Abstract

Digitonin solutions of labelled rhodopsin, containing (3)H in the retinyl moiety, were prepared by two related methods. Labelled rhodopsin was also prepared for the first time in cetyltrimethylammonium bromide and purified by column chromatography. It was shown that only certain rhodopsin preparations on denaturation in the dark and the reduction with sodium borohydride gave up to 60% of the radioactivity in a fraction characterized as N-retinylphosphatidylethanolamine. Such preparations also gave a lipid-linked retinyl moiety at the metarhodopsin-I stage, but, as expected, a protein-linked retinyl moiety at the metarhodopsin-II stage.
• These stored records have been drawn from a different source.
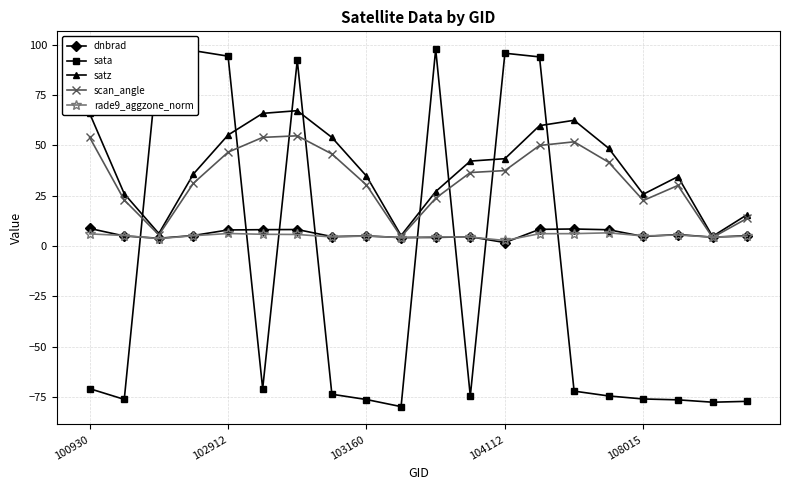

At how many categories does at least one series exceed 18?

17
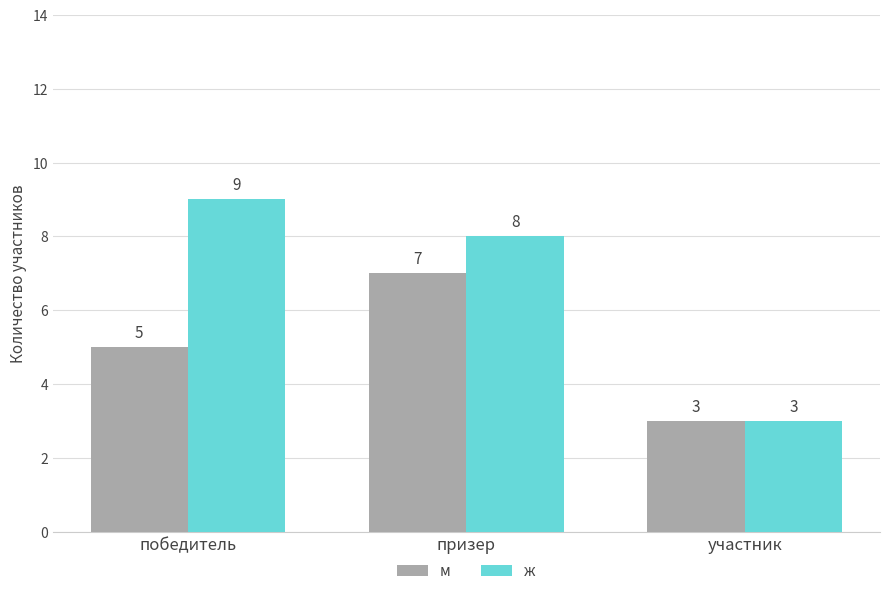

Is the value of м at участник greater than the value of ж at призер?

No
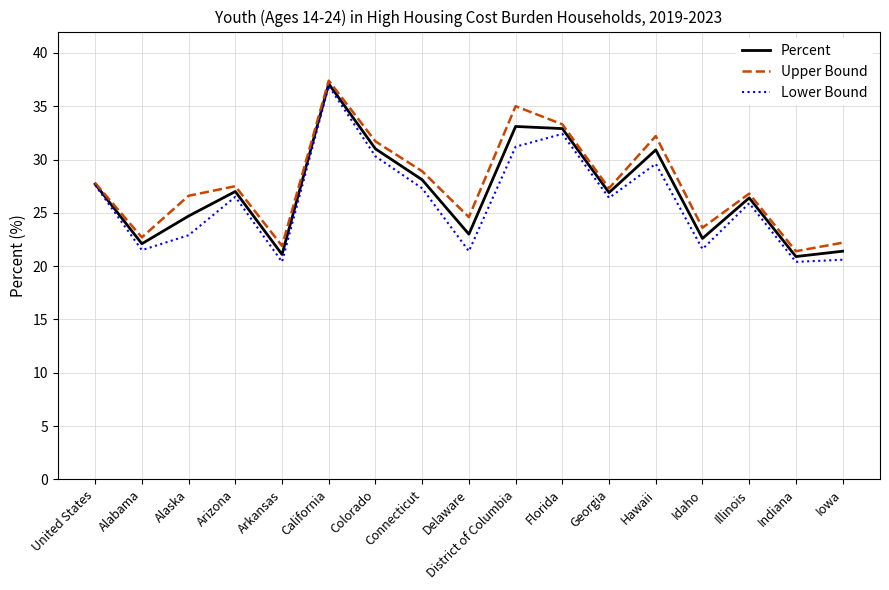

At which label does Lower Bound first exceed 26?

United States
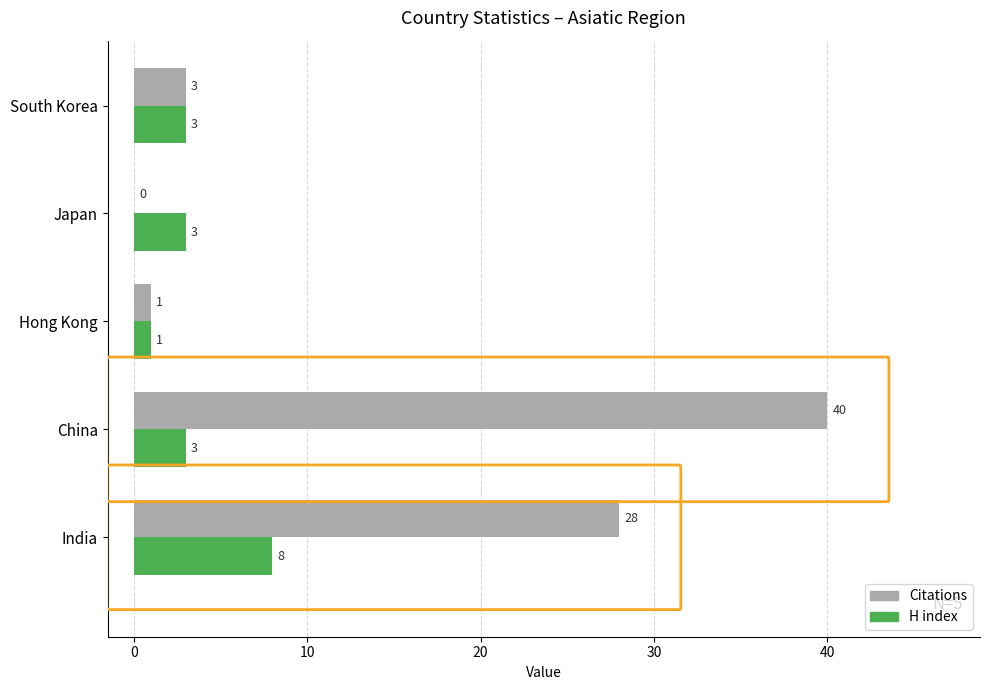

Is it true that H index equals 3 at China?

True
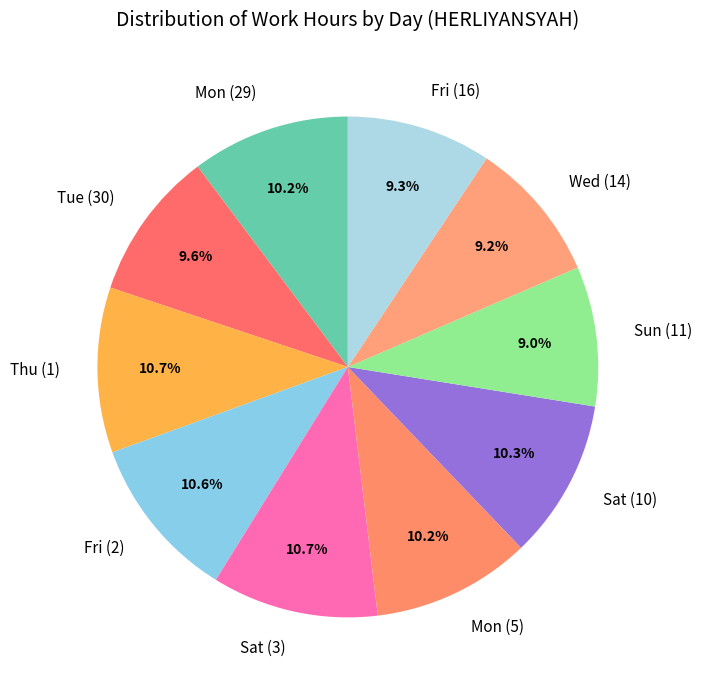

Between Sat (10) and Fri (16), which is larger?

Sat (10)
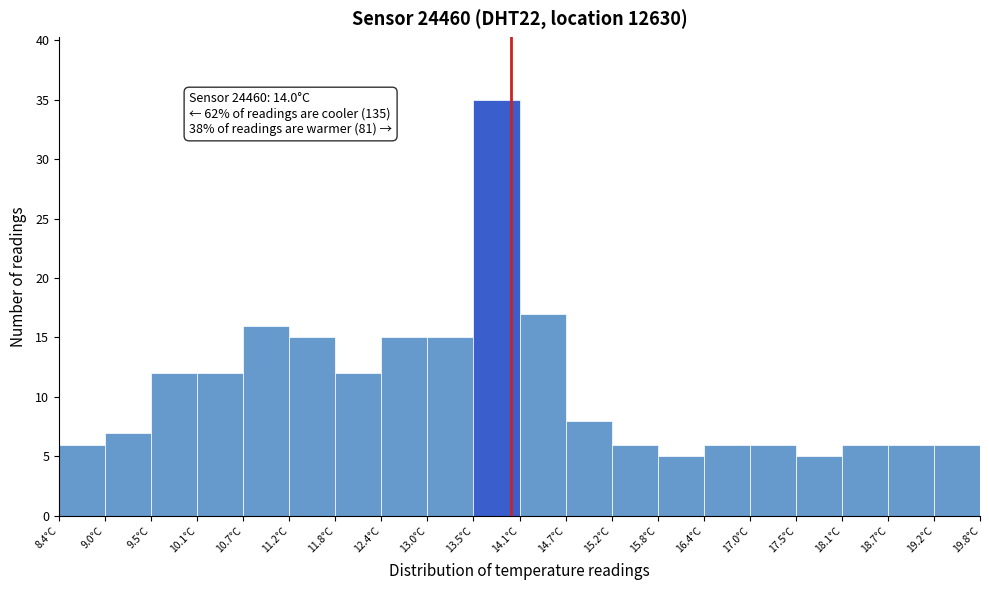

Which range on the x-axis has the tallest bar?

13.53 to 14.10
Other preparations however, gave exclusively protein-bound radioactivity at the native-rhodopsin, metarhodopsin-I and metarhodopsin-II stages. It is therefore conceivable that the formation of N-retinylphosphatidylethanolamine is due to a non-enzymic reaction resulting from the transfer of the retinyl moiety from its native site to an amino group of a favourably oriented phospholipid molecule. The only firmly established aspect of the rhodopsin active site remains the demonstration in our previous work that at the metarhodopsin-II stage the retinyl moiety is linked to an in-amino group of lysine. On the basis of chemical reactivity it is argued that the light-induced conversion of rhodopsin into metarhodopsin II involves a profound conformational change resulting in the dislocation of the retinylideneiminium chromophore from a non-polar environment in rhodopsin to a polar environment in metarhodopsin II.